Corriere della Sera, 21 marzo 2026
Decreto Bollette, via al dialogo con la Ue
Il decreto Bollette varato dal governo italiano un mese fa per abbassare i costi di luce e gas di famiglie e imprese fa breccia nell’Unione Europea e si inserisce nell’agenda di Bruxelles in un momento in cui – come ha dichiarato ieri il capo dell’Agenzia internazionale dell’energia Fatih Birol – la guerra in Medio Oriente tra Iran, Usa e Israele rappresenta «la più grande minaccia alla sicurezza energetica globale della storia». Quello che Palazzo Chigi sta tentando di fare è far accettare a Bruxelles di togliere il costo delle emissioni di anidride carbonica (il cosiddetto «Ets», Emissions Trading System, il caposaldo su cui si basa la strategia di decarbonizzazione della Ue) dalla formazione del prezzo dell’energia elettrica sul mercato allo scopo di abbassarlo. Dopo il Consiglio europeo del 19 marzo, Roma ha ottenuto un’apertura. La Commissione europea comincerà a consultare da lunedì prossimo l’Italia sulle soluzioni proposte nel decreto Bollette. «Siamo riusciti a ottenere la possibilità per gli Stati membri di negoziare con la Commissione europea per affrontare le distorsioni che alcune regole europee producono – ha dichiarato ieri la premier Giorgia Meloni – una di queste, che è il nostro obiettivo, è l’Ets. Un paradosso assoluto, ma serve un via libera della Commissione europea e quello che c’è scritto nelle conclusioni del Consiglio ci dà la possibilità di ottenere quel via libera».
Per sapere che cosa passerà in concreto bisognerà attendere. I Ventisette hanno previsto che la Commissione europea presenti un’ipotesi di revisione dell’Ets entro luglio. Il ministro delle Imprese e del made in Italy, Adolfo Urso, la ha definita «una svolta storica». Poi, è «altrettanto significativo che la Commissione lavorerà già da lunedì con il nostro governo» sui provvedimenti del decreto. Il Pd parla invece di «bocciatura» perché «le conclusioni del Consiglio – ha dichiarato il vicepresidente della commissione Attività produttive della Camera Vinicio Peluffo – confermano il ruolo centrale dell’Ets, ribadiscono che eventuali modifiche devono avvenire a livello europeo e indicano come priorità rinnovabili, infrastrutture e funzionamento del mercato».

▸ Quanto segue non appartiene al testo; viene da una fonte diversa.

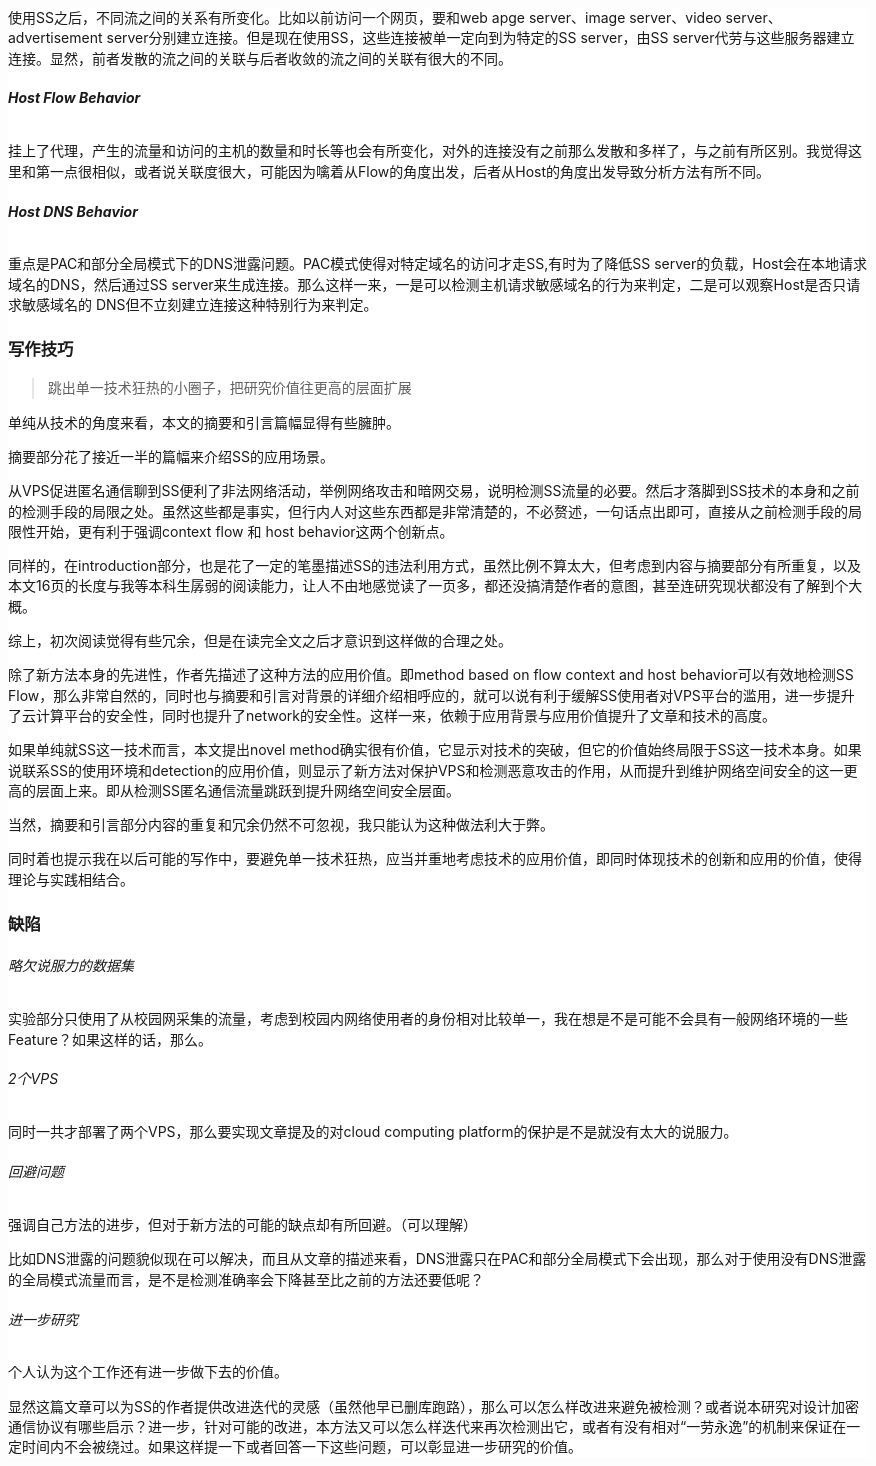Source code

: 使用SS之后，不同流之间的关系有所变化。比如以前访问一个网页，要和web apge server、image server、video server、advertisement server分别建立连接。但是现在使用SS，这些连接被单一定向到为特定的SS server，由SS server代劳与这些服务器建立连接。显然，前者发散的流之间的关联与后者收敛的流之间的关联有很大的不同。

###### **Host Flow Behavior**

挂上了代理，产生的流量和访问的主机的数量和时长等也会有所变化，对外的连接没有之前那么发散和多样了，与之前有所区别。我觉得这里和第一点很相似，或者说关联度很大，可能因为噙着从Flow的角度出发，后者从Host的角度出发导致分析方法有所不同。

###### **Host DNS Behavior**

重点是PAC和部分全局模式下的DNS泄露问题。PAC模式使得对特定域名的访问才走SS,有时为了降低SS server的负载，Host会在本地请求域名的DNS，然后通过SS server来生成连接。那么这样一来，一是可以检测主机请求敏感域名的行为来判定，二是可以观察Host是否只请求敏感域名的 DNS但不立刻建立连接这种特别行为来判定。

### 写作技巧

> 跳出单一技术狂热的小圈子，把研究价值往更高的层面扩展

单纯从技术的角度来看，本文的摘要和引言篇幅显得有些臃肿。

摘要部分花了接近一半的篇幅来介绍SS的应用场景。

从VPS促进匿名通信聊到SS便利了非法网络活动，举例网络攻击和暗网交易，说明检测SS流量的必要。然后才落脚到SS技术的本身和之前的检测手段的局限之处。虽然这些都是事实，但行内人对这些东西都是非常清楚的，不必赘述，一句话点出即可，直接从之前检测手段的局限性开始，更有利于强调context flow 和 host behavior这两个创新点。

同样的，在introduction部分，也是花了一定的笔墨描述SS的违法利用方式，虽然比例不算太大，但考虑到内容与摘要部分有所重复，以及本文16页的长度与我等本科生孱弱的阅读能力，让人不由地感觉读了一页多，都还没搞清楚作者的意图，甚至连研究现状都没有了解到个大概。

综上，初次阅读觉得有些冗余，但是在读完全文之后才意识到这样做的合理之处。

除了新方法本身的先进性，作者先描述了这种方法的应用价值。即method based on flow context and host behavior可以有效地检测SS Flow，那么非常自然的，同时也与摘要和引言对背景的详细介绍相呼应的，就可以说有利于缓解SS使用者对VPS平台的滥用，进一步提升了云计算平台的安全性，同时也提升了network的安全性。这样一来，依赖于应用背景与应用价值提升了文章和技术的高度。

如果单纯就SS这一技术而言，本文提出novel method确实很有价值，它显示对技术的突破，但它的价值始终局限于SS这一技术本身。如果说联系SS的使用环境和detection的应用价值，则显示了新方法对保护VPS和检测恶意攻击的作用，从而提升到维护网络空间安全的这一更高的层面上来。即从检测SS匿名通信流量跳跃到提升网络空间安全层面。

当然，摘要和引言部分内容的重复和冗余仍然不可忽视，我只能认为这种做法利大于弊。

同时着也提示我在以后可能的写作中，要避免单一技术狂热，应当并重地考虑技术的应用价值，即同时体现技术的创新和应用的价值，使得理论与实践相结合。

### 缺陷

###### 略欠说服力的数据集

实验部分只使用了从校园网采集的流量，考虑到校园内网络使用者的身份相对比较单一，我在想是不是可能不会具有一般网络环境的一些Feature？如果这样的话，那么。

###### 2个VPS

同时一共才部署了两个VPS，那么要实现文章提及的对cloud computing platform的保护是不是就没有太大的说服力。

###### 回避问题

强调自己方法的进步，但对于新方法的可能的缺点却有所回避。（可以理解）

比如DNS泄露的问题貌似现在可以解决，而且从文章的描述来看，DNS泄露只在PAC和部分全局模式下会出现，那么对于使用没有DNS泄露的全局模式流量而言，是不是检测准确率会下降甚至比之前的方法还要低呢？

###### 进一步研究

个人认为这个工作还有进一步做下去的价值。

显然这篇文章可以为SS的作者提供改进迭代的灵感（虽然他早已删库跑路），那么可以怎么样改进来避免被检测？或者说本研究对设计加密通信协议有哪些启示？进一步，针对可能的改进，本方法又可以怎么样迭代来再次检测出它，或者有没有相对“一劳永逸”的机制来保证在一定时间内不会被绕过。如果这样提一下或者回答一下这些问题，可以彰显进一步研究的价值。
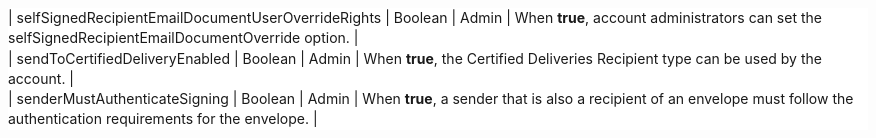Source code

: | selfSignedRecipientEmailDocumentUserOverrideRights | Boolean | Admin                                                       | When **true**, account administrators can set the selfSignedRecipientEmailDocumentOverride option.                                                                                                                                                                                                                                                                                                                                                                                                                                                                                                                                                                                                                                                                                                                                                                                                                                                                                                                                                                                                                                                                                                                                                           |  
| sendToCertifiedDeliveryEnabled                     | Boolean | Admin                                                       | When **true**, the Certified Deliveries Recipient type can be used by the account.                                                                                                                                                                                                                                                                                                                                                                                                                                                                                                                                                                                                                                                                                                                                                                                                                                                                                                                                                                                                                                                                                                                                                                           |  
| senderMustAuthenticateSigning                      | Boolean | Admin                                                       | When **true**, a sender that is also a recipient of an envelope must follow the authentication requirements for the envelope.                                                                                                                                                                                                                                                                                                                                                                                                                                                                                                                                                                                                                                                                                                                                                                                                                                                                                                                                                                                                                                                                                                                                |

Il petrolio, nel frattempo, prosegue la sua corsa. Il Brent di Londra ieri ha raggiunto i 112 dollari al barile (+3,5%) anche se non sui massimi toccati negli ultimi giorni verso 120 dollari. Il Wti di New York è sopra i 98 euro (+2,5%). E si fanno sempre più concreti i timori di un’impennata dell’inflazione visti i rincari energetici che si riflettono a catena. Infatti ieri è stata un’altra giornata di calo dei mercati, con Milano che ha perso quasi il 2 per cento. Nelle tre settimane in cui è in corso la crisi in Medio Oriente le Borse europee hanno perso 1.700 miliardi di capitalizzazione. Se c’è stata una tregua sul gas europeo, con il Ttf di Amsterdam in calo del 4,1% a 59,3 euro al megawattora, comunque il prezzo è doppio rispetto a un mese fa. Ora che è arrivata la primavera e ci accingiamo a spegnere i riscaldamenti, il problema è riempire i depositi.

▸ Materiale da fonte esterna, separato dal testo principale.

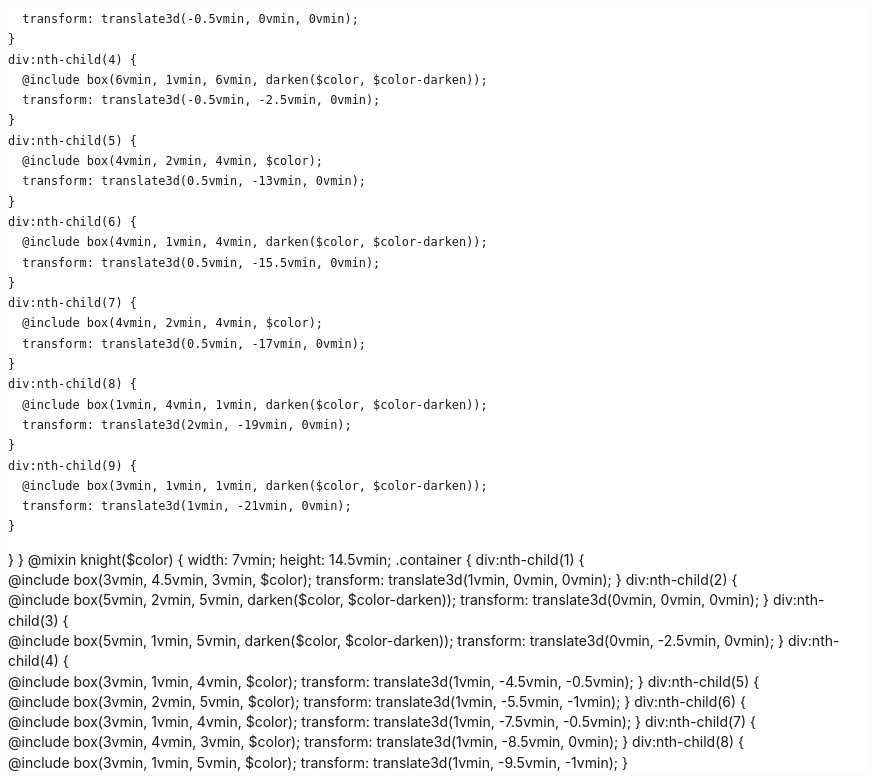       transform: translate3d(-0.5vmin, 0vmin, 0vmin);
    }
    div:nth-child(4) {                      
      @include box(6vmin, 1vmin, 6vmin, darken($color, $color-darken));
      transform: translate3d(-0.5vmin, -2.5vmin, 0vmin);
    }
    div:nth-child(5) {                      
      @include box(4vmin, 2vmin, 4vmin, $color);
      transform: translate3d(0.5vmin, -13vmin, 0vmin);
    }
    div:nth-child(6) {                      
      @include box(4vmin, 1vmin, 4vmin, darken($color, $color-darken));
      transform: translate3d(0.5vmin, -15.5vmin, 0vmin);
    }
    div:nth-child(7) {                      
      @include box(4vmin, 2vmin, 4vmin, $color);
      transform: translate3d(0.5vmin, -17vmin, 0vmin);
    }
    div:nth-child(8) {                      
      @include box(1vmin, 4vmin, 1vmin, darken($color, $color-darken));
      transform: translate3d(2vmin, -19vmin, 0vmin);
    }
    div:nth-child(9) {                      
      @include box(3vmin, 1vmin, 1vmin, darken($color, $color-darken));
      transform: translate3d(1vmin, -21vmin, 0vmin);
    }
  }
}
@mixin knight($color) {
  width: 7vmin;
  height: 14.5vmin;
  .container {
    div:nth-child(1) {                      
      @include box(3vmin, 4.5vmin, 3vmin, $color);
      transform: translate3d(1vmin, 0vmin, 0vmin);
    }
    div:nth-child(2) {                      
      @include box(5vmin, 2vmin, 5vmin, darken($color, $color-darken));
      transform: translate3d(0vmin, 0vmin, 0vmin);
    }
    div:nth-child(3) {                      
      @include box(5vmin, 1vmin, 5vmin, darken($color, $color-darken));
      transform: translate3d(0vmin, -2.5vmin, 0vmin);
    }
    div:nth-child(4) {                      
      @include box(3vmin, 1vmin, 4vmin, $color);
      transform: translate3d(1vmin, -4.5vmin, -0.5vmin);
    }
    div:nth-child(5) {                      
      @include box(3vmin, 2vmin, 5vmin, $color);
      transform: translate3d(1vmin, -5.5vmin, -1vmin);
    }
    div:nth-child(6) {                      
      @include box(3vmin, 1vmin, 4vmin, $color);
      transform: translate3d(1vmin, -7.5vmin, -0.5vmin);
    }
    div:nth-child(7) {                      
      @include box(3vmin, 4vmin, 3vmin, $color);
      transform: translate3d(1vmin, -8.5vmin, 0vmin);
    }
    div:nth-child(8) {                      
      @include box(3vmin, 1vmin, 5vmin, $color);
      transform: translate3d(1vmin, -9.5vmin, -1vmin);
    }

Intervistato dal Financial Times, Birol ha detto che è già stata interrotta una quantità di petrolio maggiore rispetto alle crisi degli Anni 70. «La gente capisce che si tratta di una sfida importante, ma non sono sicuro che le conseguenze della situazione siano state ben comprese».
E come nell’estate 2022 per il metano russo, anche se con prezzi che fanno meno paura (ad agosto di quattro anni fa erano schizzati oltre 350 euro al megawattora), sono tutti a caccia di forniture per sostituire il gas liquefatto del Qatar, che con gli attacchi al suo impianto – uno dei più grandi al mondo – farà mancare il 4% dei volumi sul mercato mondiale con danni riparabili in 3-5 anni. Da chi prendere il gas? «Stiamo parlando con tutti – ha dichiarato ieri il ministro dell’Ambiente Gilberto Pichetto Fratin – direttamente, tramite le nostre imprese e tramite Eni». Il metano aggiuntivo potrebbe arrivare dagli Usa o dall’Algeria. In questa chiave potrebbe anche essere letta la missione della premier Giorgia Meloni mercoledì 25 marzo ad Algeri. Se il gas non bastasse, l’alternativa è il carbone. Enel ha due centrali in stand-by, di Civitavecchia e Brindisi: «Con il prezzo del gas sopra i 70 euro – ha dichiarato ieri Pichetto – potremmo riaccenderle».